Discovering Causal Knowledge? 

 How do we learn about causal relationships when we can't run experiments? In my own work, the answer has been to look around for "natural experiments" in which something important varies for roughly random reasons: for example, the winners of close elections are selected almost at random, which allows you to draw conclusions about the effect of being elected on various outcomes (like the  winner's wealth ).  

 I recently read  a paper  by  David Jensen  and coauthors from the  UMass Knowledge Discovery Laboratory  that proposes a systematic way of uncovering causal relationships from databases. Their approach (which they call AIQ -- "Automated Identification of Quasi-experiments") is not to mine the joint density of variables for independencies that can produce a causal graph (as discussed in  Jamie Robins' talk last March ), but rather to produce a list of feasible quasi-experiments based on a standard database schema that has been augmented with some causal information (e.g. A might cause B, C does not cause A or B) and some temporal information (i.e. ordering and frequency of events). In the paper, the authors provide an overview of the approach as applied to three commonly-used databases, including some candidate quasi-experiments that the algorithm suggests.  

 My impression after reading the paper was that AIQ's discovery potential is pretty limited (at least at this stage), because most users who could provide the inputs AIQ needs could very likely think up the quasi-experimental design themselves. Any valid quasi-experiment design that AIQ can discover at this point appears to come from the user specifying that the treatment and outcome have no common cause or confounding factors, which is a very unusual situation that is either quite obvious (e.g. because there is a lottery or other explicit randomization) or requires significant substantive knowledge. I wonder how commonly a researcher would a) have in mind a causal model that is sufficiently restrictive to produce plausible quasi-experimental designs through AIQ, and b) not have already thought of those designs.  

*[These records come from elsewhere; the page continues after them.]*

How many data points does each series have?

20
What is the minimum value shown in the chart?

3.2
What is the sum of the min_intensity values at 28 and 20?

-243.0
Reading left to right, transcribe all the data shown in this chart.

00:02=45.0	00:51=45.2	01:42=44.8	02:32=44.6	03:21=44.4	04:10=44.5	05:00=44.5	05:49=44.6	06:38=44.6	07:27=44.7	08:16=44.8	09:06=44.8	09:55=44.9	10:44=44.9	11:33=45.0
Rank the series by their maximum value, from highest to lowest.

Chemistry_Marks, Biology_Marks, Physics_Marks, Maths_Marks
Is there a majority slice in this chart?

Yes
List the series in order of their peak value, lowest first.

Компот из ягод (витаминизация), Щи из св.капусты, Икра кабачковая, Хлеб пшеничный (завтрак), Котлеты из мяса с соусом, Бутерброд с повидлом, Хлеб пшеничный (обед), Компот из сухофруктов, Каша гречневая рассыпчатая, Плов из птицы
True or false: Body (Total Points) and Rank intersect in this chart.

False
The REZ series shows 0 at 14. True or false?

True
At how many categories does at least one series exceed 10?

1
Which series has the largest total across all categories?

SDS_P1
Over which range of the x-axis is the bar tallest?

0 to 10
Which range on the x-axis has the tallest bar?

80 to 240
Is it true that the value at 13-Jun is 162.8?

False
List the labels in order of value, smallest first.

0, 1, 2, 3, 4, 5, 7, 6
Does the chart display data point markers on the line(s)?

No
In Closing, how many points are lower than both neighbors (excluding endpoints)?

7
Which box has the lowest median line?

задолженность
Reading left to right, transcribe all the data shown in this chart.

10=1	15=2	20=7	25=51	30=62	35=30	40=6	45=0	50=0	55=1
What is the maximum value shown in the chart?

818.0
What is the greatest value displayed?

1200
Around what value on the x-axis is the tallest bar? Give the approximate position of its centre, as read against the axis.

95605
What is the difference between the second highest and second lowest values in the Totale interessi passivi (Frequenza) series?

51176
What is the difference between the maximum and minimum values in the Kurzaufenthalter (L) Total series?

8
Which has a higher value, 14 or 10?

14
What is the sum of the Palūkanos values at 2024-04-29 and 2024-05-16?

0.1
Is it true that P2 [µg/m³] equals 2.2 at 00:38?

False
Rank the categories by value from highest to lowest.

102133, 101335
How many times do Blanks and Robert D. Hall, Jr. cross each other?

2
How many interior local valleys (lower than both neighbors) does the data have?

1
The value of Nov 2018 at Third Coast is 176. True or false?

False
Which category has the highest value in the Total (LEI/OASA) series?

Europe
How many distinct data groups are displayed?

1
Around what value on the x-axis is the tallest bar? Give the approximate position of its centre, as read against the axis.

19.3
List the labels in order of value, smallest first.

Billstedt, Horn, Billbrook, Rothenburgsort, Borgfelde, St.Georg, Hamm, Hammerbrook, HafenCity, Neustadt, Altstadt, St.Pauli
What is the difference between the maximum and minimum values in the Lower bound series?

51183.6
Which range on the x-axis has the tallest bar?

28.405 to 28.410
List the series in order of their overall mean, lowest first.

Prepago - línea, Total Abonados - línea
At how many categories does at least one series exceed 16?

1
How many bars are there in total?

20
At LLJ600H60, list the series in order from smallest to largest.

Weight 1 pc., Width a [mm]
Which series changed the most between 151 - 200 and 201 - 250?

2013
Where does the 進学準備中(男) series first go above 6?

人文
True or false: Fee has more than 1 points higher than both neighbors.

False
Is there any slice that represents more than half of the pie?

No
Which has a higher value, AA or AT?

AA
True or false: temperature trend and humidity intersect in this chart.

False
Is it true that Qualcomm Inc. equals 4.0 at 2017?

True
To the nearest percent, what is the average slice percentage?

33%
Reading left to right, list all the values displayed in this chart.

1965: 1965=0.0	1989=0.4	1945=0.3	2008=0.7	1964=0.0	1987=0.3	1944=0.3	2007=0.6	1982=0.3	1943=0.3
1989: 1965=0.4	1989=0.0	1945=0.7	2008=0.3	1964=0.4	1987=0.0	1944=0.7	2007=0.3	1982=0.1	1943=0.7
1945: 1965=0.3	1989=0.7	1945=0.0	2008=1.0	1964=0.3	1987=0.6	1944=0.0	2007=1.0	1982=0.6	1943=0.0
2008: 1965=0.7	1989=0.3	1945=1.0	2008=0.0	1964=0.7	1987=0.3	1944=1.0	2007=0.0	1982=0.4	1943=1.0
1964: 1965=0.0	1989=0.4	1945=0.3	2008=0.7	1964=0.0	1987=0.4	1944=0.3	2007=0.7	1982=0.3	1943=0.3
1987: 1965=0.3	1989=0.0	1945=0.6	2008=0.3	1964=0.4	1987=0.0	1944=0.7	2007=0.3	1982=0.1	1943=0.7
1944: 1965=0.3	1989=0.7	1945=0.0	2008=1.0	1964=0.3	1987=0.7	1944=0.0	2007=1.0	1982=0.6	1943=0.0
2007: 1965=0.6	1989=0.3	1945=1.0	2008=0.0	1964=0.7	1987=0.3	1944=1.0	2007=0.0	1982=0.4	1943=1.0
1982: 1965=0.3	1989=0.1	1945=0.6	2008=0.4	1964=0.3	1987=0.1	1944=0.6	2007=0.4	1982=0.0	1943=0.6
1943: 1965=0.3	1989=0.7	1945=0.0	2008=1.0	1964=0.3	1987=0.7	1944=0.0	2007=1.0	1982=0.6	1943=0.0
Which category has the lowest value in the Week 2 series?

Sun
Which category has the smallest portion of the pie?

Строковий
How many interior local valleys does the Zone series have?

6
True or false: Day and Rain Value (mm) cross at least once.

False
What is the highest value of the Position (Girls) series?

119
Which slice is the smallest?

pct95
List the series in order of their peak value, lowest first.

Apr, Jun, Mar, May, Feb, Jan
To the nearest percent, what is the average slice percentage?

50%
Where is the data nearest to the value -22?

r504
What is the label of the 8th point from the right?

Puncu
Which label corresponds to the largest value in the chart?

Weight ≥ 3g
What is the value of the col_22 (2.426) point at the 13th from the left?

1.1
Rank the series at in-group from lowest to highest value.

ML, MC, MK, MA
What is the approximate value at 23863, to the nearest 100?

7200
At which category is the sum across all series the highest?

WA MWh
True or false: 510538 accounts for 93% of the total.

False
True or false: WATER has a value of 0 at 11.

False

 The example of causal discovery the authors provide comes from a combined IMDB/Netflix movie database; they assert that winning an Oscar improves the reviews a movie receives on Netflix. In order for AIQ to suggest this quasi-experiment, the authors had to specify in advance that the Oscar-winning film is chosen from among nominees at random. One can of course criticize that assumption, but the point is that once you make that assumption it should be quite obvious that you have a quasi-experiment with which to study the effect of winning the Oscar on various outcomes; any film-specific, post-awards ceremony outcome should do. AIQ may provide a structured way to go through that exercise, but I'm not convinced there are many circumstances in which it would be useful to a researcher.